= WHAT YOU HAVE TO DO =
Go through the entries and transcribe each one exactly, dropping the pictures.

+++

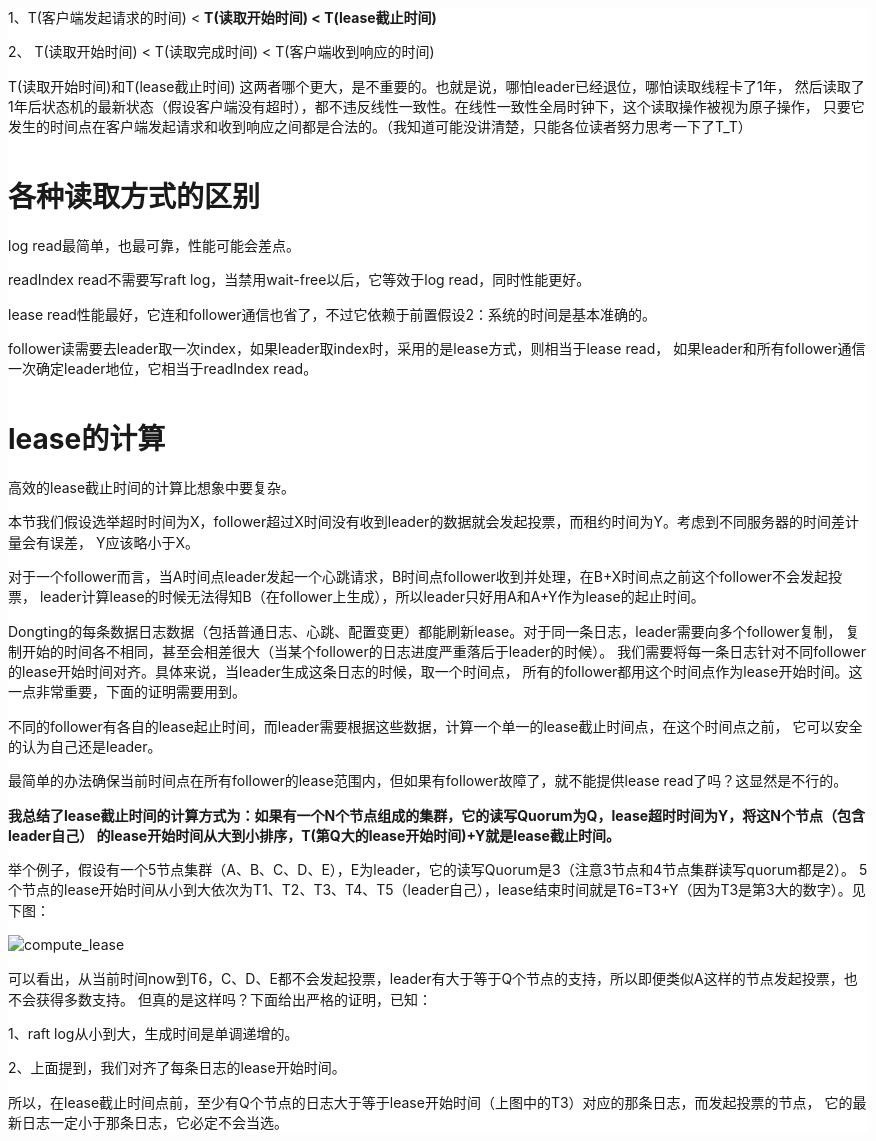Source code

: 1、T(客户端发起请求的时间) < **T(读取开始时间) < T(lease截止时间)**

2、 T(读取开始时间) < T(读取完成时间) < T(客户端收到响应的时间)

T(读取开始时间)和T(lease截止时间) 这两者哪个更大，是不重要的。也就是说，哪怕leader已经退位，哪怕读取线程卡了1年，
然后读取了1年后状态机的最新状态（假设客户端没有超时），都不违反线性一致性。在线性一致性全局时钟下，这个读取操作被视为原子操作，
只要它发生的时间点在客户端发起请求和收到响应之间都是合法的。（我知道可能没讲清楚，只能各位读者努力思考一下了T_T）

# 各种读取方式的区别

log read最简单，也最可靠，性能可能会差点。

readIndex read不需要写raft log，当禁用wait-free以后，它等效于log read，同时性能更好。

lease read性能最好，它连和follower通信也省了，不过它依赖于前置假设2：系统的时间是基本准确的。

follower读需要去leader取一次index，如果leader取index时，采用的是lease方式，则相当于lease read，
如果leader和所有follower通信一次确定leader地位，它相当于readIndex read。

# lease的计算

高效的lease截止时间的计算比想象中要复杂。

本节我们假设选举超时时间为X，follower超过X时间没有收到leader的数据就会发起投票，而租约时间为Y。考虑到不同服务器的时间差计量会有误差，
Y应该略小于X。

对于一个follower而言，当A时间点leader发起一个心跳请求，B时间点follower收到并处理，在B+X时间点之前这个follower不会发起投票，
leader计算lease的时候无法得知B（在follower上生成），所以leader只好用A和A+Y作为lease的起止时间。

Dongting的每条数据日志数据（包括普通日志、心跳、配置变更）都能刷新lease。对于同一条日志，leader需要向多个follower复制，
复制开始的时间各不相同，甚至会相差很大（当某个follower的日志进度严重落后于leader的时候）。
我们需要将每一条日志针对不同follower的lease开始时间对齐。具体来说，当leader生成这条日志的时候，取一个时间点，
所有的follower都用这个时间点作为lease开始时间。这一点非常重要，下面的证明需要用到。

不同的follower有各自的lease起止时间，而leader需要根据这些数据，计算一个单一的lease截止时间点，在这个时间点之前，
它可以安全的认为自己还是leader。

最简单的办法确保当前时间点在所有follower的lease范围内，但如果有follower故障了，就不能提供lease read了吗？这显然是不行的。

**我总结了lease截止时间的计算方式为：如果有一个N个节点组成的集群，它的读写Quorum为Q，lease超时时间为Y，将这N个节点（包含leader自己）
的lease开始时间从大到小排序，T(第Q大的lease开始时间)+Y就是lease截止时间。**

举个例子，假设有一个5节点集群（A、B、C、D、E），E为leader，它的读写Quorum是3（注意3节点和4节点集群读写quorum都是2）。
5个节点的lease开始时间从小到大依次为T1、T2、T3、T4、T5（leader自己），lease结束时间就是T6=T3+Y（因为T3是第3大的数字）。见下图：

![compute_lease](imgs/compute_lease.webp)

可以看出，从当前时间now到T6，C、D、E都不会发起投票，leader有大于等于Q个节点的支持，所以即便类似A这样的节点发起投票，也不会获得多数支持。
但真的是这样吗？下面给出严格的证明，已知：

1、raft log从小到大，生成时间是单调递增的。

2、上面提到，我们对齐了每条日志的lease开始时间。

所以，在lease截止时间点前，至少有Q个节点的日志大于等于lease开始时间（上图中的T3）对应的那条日志，而发起投票的节点，
它的最新日志一定小于那条日志，它必定不会当选。
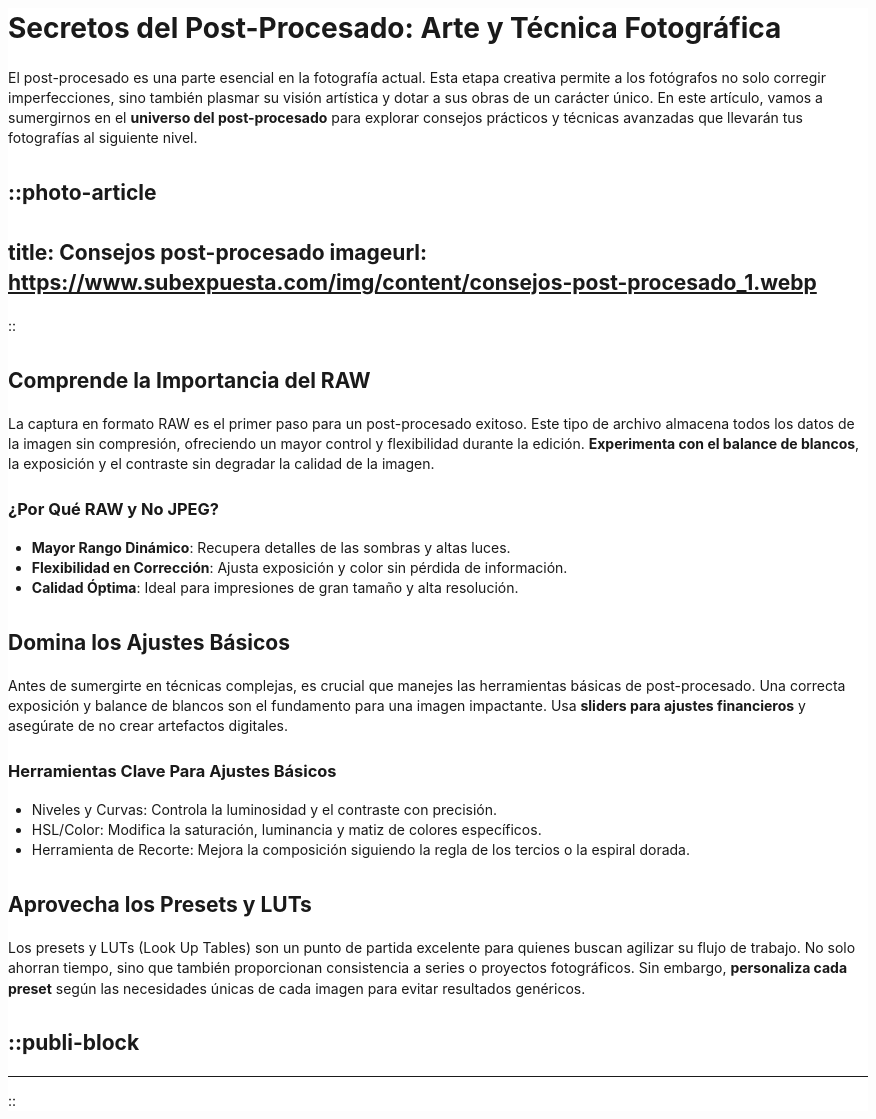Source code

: # Secretos del Post-Procesado: Arte y Técnica Fotográfica

El post-procesado es una parte esencial en la fotografía actual. Esta etapa creativa permite a los fotógrafos no solo corregir imperfecciones, sino también plasmar su visión artística y dotar a sus obras de un carácter único. En este artículo, vamos a sumergirnos en el **universo del post-procesado** para explorar consejos prácticos y técnicas avanzadas que llevarán tus fotografías al siguiente nivel.


::photo-article
---
title: Consejos post-procesado
imageurl: https://www.subexpuesta.com/img/content/consejos-post-procesado_1.webp
---
::


## Comprende la Importancia del RAW
La captura en formato RAW es el primer paso para un post-procesado exitoso. Este tipo de archivo almacena todos los datos de la imagen sin compresión, ofreciendo un mayor control y flexibilidad durante la edición. **Experimenta con el balance de blancos**, la exposición y el contraste sin degradar la calidad de la imagen.

### ¿Por Qué RAW y No JPEG?
- **Mayor Rango Dinámico**: Recupera detalles de las sombras y altas luces.
- **Flexibilidad en Corrección**: Ajusta exposición y color sin pérdida de información.
- **Calidad Óptima**: Ideal para impresiones de gran tamaño y alta resolución.

## Domina los Ajustes Básicos
Antes de sumergirte en técnicas complejas, es crucial que manejes las herramientas básicas de post-procesado. Una correcta exposición y balance de blancos son el fundamento para una imagen impactante. Usa **sliders para ajustes financieros** y asegúrate de no crear artefactos digitales.

### Herramientas Clave Para Ajustes Básicos
- Niveles y Curvas: Controla la luminosidad y el contraste con precisión.
- HSL/Color: Modifica la saturación, luminancia y matiz de colores específicos.
- Herramienta de Recorte: Mejora la composición siguiendo la regla de los tercios o la espiral dorada.

## Aprovecha los Presets y LUTs
Los presets y LUTs (Look Up Tables) son un punto de partida excelente para quienes buscan agilizar su flujo de trabajo. No solo ahorran tiempo, sino que también proporcionan consistencia a series o proyectos fotográficos. Sin embargo, **personaliza cada preset** según las necesidades únicas de cada imagen para evitar resultados genéricos.


  ::publi-block
  ---
  ---
  ::
  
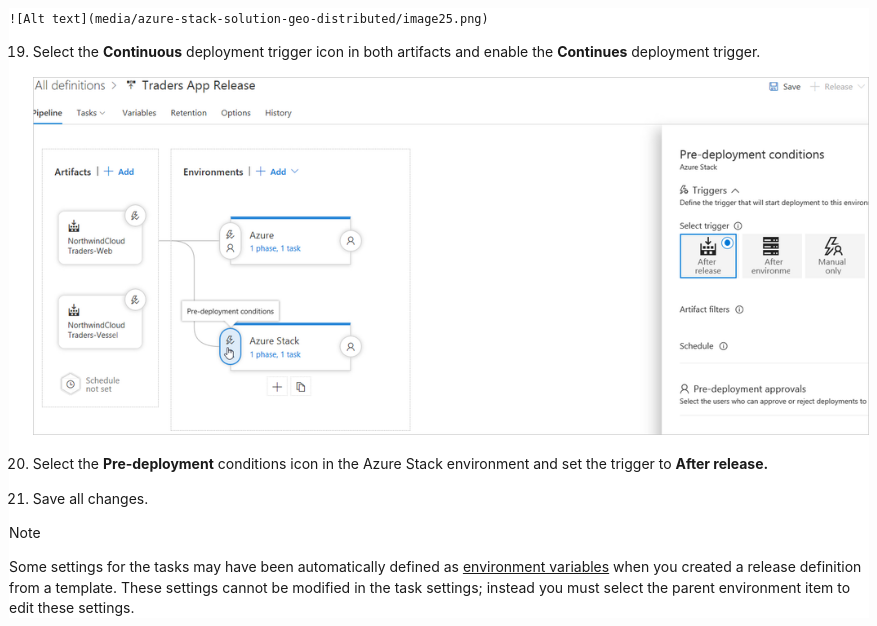     ![Alt text](media/azure-stack-solution-geo-distributed/image25.png)

19. Select the **Continuous** deployment trigger icon in both artifacts and enable the **Continues** deployment trigger.

    ![Alt text](media/azure-stack-solution-geo-distributed/image26.png)

20. Select the **Pre-deployment** conditions icon in the Azure Stack environment and set the trigger to **After release.**

21. Save all changes.

> [!Note]  
>  Some settings for the tasks may have been automatically defined as [environment variables](https://docs.microsoft.com/vsts/build-release/concepts/definitions/release/variables?view=vsts#custom-variables) when you created a release definition from a template. These settings cannot be modified in the task settings; instead you must select the parent environment item to edit these settings.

+++

= RESULT OF THIS EXERCISE =
Source code

: 1、T(客户端发起请求的时间) < **T(读取开始时间) < T(lease截止时间)**

2、 T(读取开始时间) < T(读取完成时间) < T(客户端收到响应的时间)

T(读取开始时间)和T(lease截止时间) 这两者哪个更大，是不重要的。也就是说，哪怕leader已经退位，哪怕读取线程卡了1年，
然后读取了1年后状态机的最新状态（假设客户端没有超时），都不违反线性一致性。在线性一致性全局时钟下，这个读取操作被视为原子操作，
只要它发生的时间点在客户端发起请求和收到响应之间都是合法的。（我知道可能没讲清楚，只能各位读者努力思考一下了T_T）

# 各种读取方式的区别

log read最简单，也最可靠，性能可能会差点。

readIndex read不需要写raft log，当禁用wait-free以后，它等效于log read，同时性能更好。

lease read性能最好，它连和follower通信也省了，不过它依赖于前置假设2：系统的时间是基本准确的。

follower读需要去leader取一次index，如果leader取index时，采用的是lease方式，则相当于lease read，
如果leader和所有follower通信一次确定leader地位，它相当于readIndex read。

# lease的计算

高效的lease截止时间的计算比想象中要复杂。

本节我们假设选举超时时间为X，follower超过X时间没有收到leader的数据就会发起投票，而租约时间为Y。考虑到不同服务器的时间差计量会有误差，
Y应该略小于X。

对于一个follower而言，当A时间点leader发起一个心跳请求，B时间点follower收到并处理，在B+X时间点之前这个follower不会发起投票，
leader计算lease的时候无法得知B（在follower上生成），所以leader只好用A和A+Y作为lease的起止时间。

Dongting的每条数据日志数据（包括普通日志、心跳、配置变更）都能刷新lease。对于同一条日志，leader需要向多个follower复制，
复制开始的时间各不相同，甚至会相差很大（当某个follower的日志进度严重落后于leader的时候）。
我们需要将每一条日志针对不同follower的lease开始时间对齐。具体来说，当leader生成这条日志的时候，取一个时间点，
所有的follower都用这个时间点作为lease开始时间。这一点非常重要，下面的证明需要用到。

不同的follower有各自的lease起止时间，而leader需要根据这些数据，计算一个单一的lease截止时间点，在这个时间点之前，
它可以安全的认为自己还是leader。

最简单的办法确保当前时间点在所有follower的lease范围内，但如果有follower故障了，就不能提供lease read了吗？这显然是不行的。

**我总结了lease截止时间的计算方式为：如果有一个N个节点组成的集群，它的读写Quorum为Q，lease超时时间为Y，将这N个节点（包含leader自己）
的lease开始时间从大到小排序，T(第Q大的lease开始时间)+Y就是lease截止时间。**

举个例子，假设有一个5节点集群（A、B、C、D、E），E为leader，它的读写Quorum是3（注意3节点和4节点集群读写quorum都是2）。
5个节点的lease开始时间从小到大依次为T1、T2、T3、T4、T5（leader自己），lease结束时间就是T6=T3+Y（因为T3是第3大的数字）。见下图：

![compute_lease](imgs/compute_lease.webp)

可以看出，从当前时间now到T6，C、D、E都不会发起投票，leader有大于等于Q个节点的支持，所以即便类似A这样的节点发起投票，也不会获得多数支持。
但真的是这样吗？下面给出严格的证明，已知：

1、raft log从小到大，生成时间是单调递增的。

2、上面提到，我们对齐了每条日志的lease开始时间。

所以，在lease截止时间点前，至少有Q个节点的日志大于等于lease开始时间（上图中的T3）对应的那条日志，而发起投票的节点，
它的最新日志一定小于那条日志，它必定不会当选。
Source code

: # Secretos del Post-Procesado: Arte y Técnica Fotográfica

El post-procesado es una parte esencial en la fotografía actual. Esta etapa creativa permite a los fotógrafos no solo corregir imperfecciones, sino también plasmar su visión artística y dotar a sus obras de un carácter único. En este artículo, vamos a sumergirnos en el **universo del post-procesado** para explorar consejos prácticos y técnicas avanzadas que llevarán tus fotografías al siguiente nivel.


::photo-article
---
title: Consejos post-procesado
imageurl: https://www.subexpuesta.com/img/content/consejos-post-procesado_1.webp
---
::


## Comprende la Importancia del RAW
La captura en formato RAW es el primer paso para un post-procesado exitoso. Este tipo de archivo almacena todos los datos de la imagen sin compresión, ofreciendo un mayor control y flexibilidad durante la edición. **Experimenta con el balance de blancos**, la exposición y el contraste sin degradar la calidad de la imagen.

### ¿Por Qué RAW y No JPEG?
- **Mayor Rango Dinámico**: Recupera detalles de las sombras y altas luces.
- **Flexibilidad en Corrección**: Ajusta exposición y color sin pérdida de información.
- **Calidad Óptima**: Ideal para impresiones de gran tamaño y alta resolución.

## Domina los Ajustes Básicos
Antes de sumergirte en técnicas complejas, es crucial que manejes las herramientas básicas de post-procesado. Una correcta exposición y balance de blancos son el fundamento para una imagen impactante. Usa **sliders para ajustes financieros** y asegúrate de no crear artefactos digitales.

### Herramientas Clave Para Ajustes Básicos
- Niveles y Curvas: Controla la luminosidad y el contraste con precisión.
- HSL/Color: Modifica la saturación, luminancia y matiz de colores específicos.
- Herramienta de Recorte: Mejora la composición siguiendo la regla de los tercios o la espiral dorada.

## Aprovecha los Presets y LUTs
Los presets y LUTs (Look Up Tables) son un punto de partida excelente para quienes buscan agilizar su flujo de trabajo. No solo ahorran tiempo, sino que también proporcionan consistencia a series o proyectos fotográficos. Sin embargo, **personaliza cada preset** según las necesidades únicas de cada imagen para evitar resultados genéricos.


  ::publi-block
  ---
  ---
  ::
  
     ![Alt text](media/azure-stack-solution-geo-distributed/image25.png)

19. Select the **Continuous** deployment trigger icon in both artifacts and enable the **Continues** deployment trigger.

    ![Alt text](media/azure-stack-solution-geo-distributed/image26.png)

20. Select the **Pre-deployment** conditions icon in the Azure Stack environment and set the trigger to **After release.**

21. Save all changes.

> [!Note]  
>  Some settings for the tasks may have been automatically defined as [environment variables](https://docs.microsoft.com/vsts/build-release/concepts/definitions/release/variables?view=vsts#custom-variables) when you created a release definition from a template. These settings cannot be modified in the task settings; instead you must select the parent environment item to edit these settings.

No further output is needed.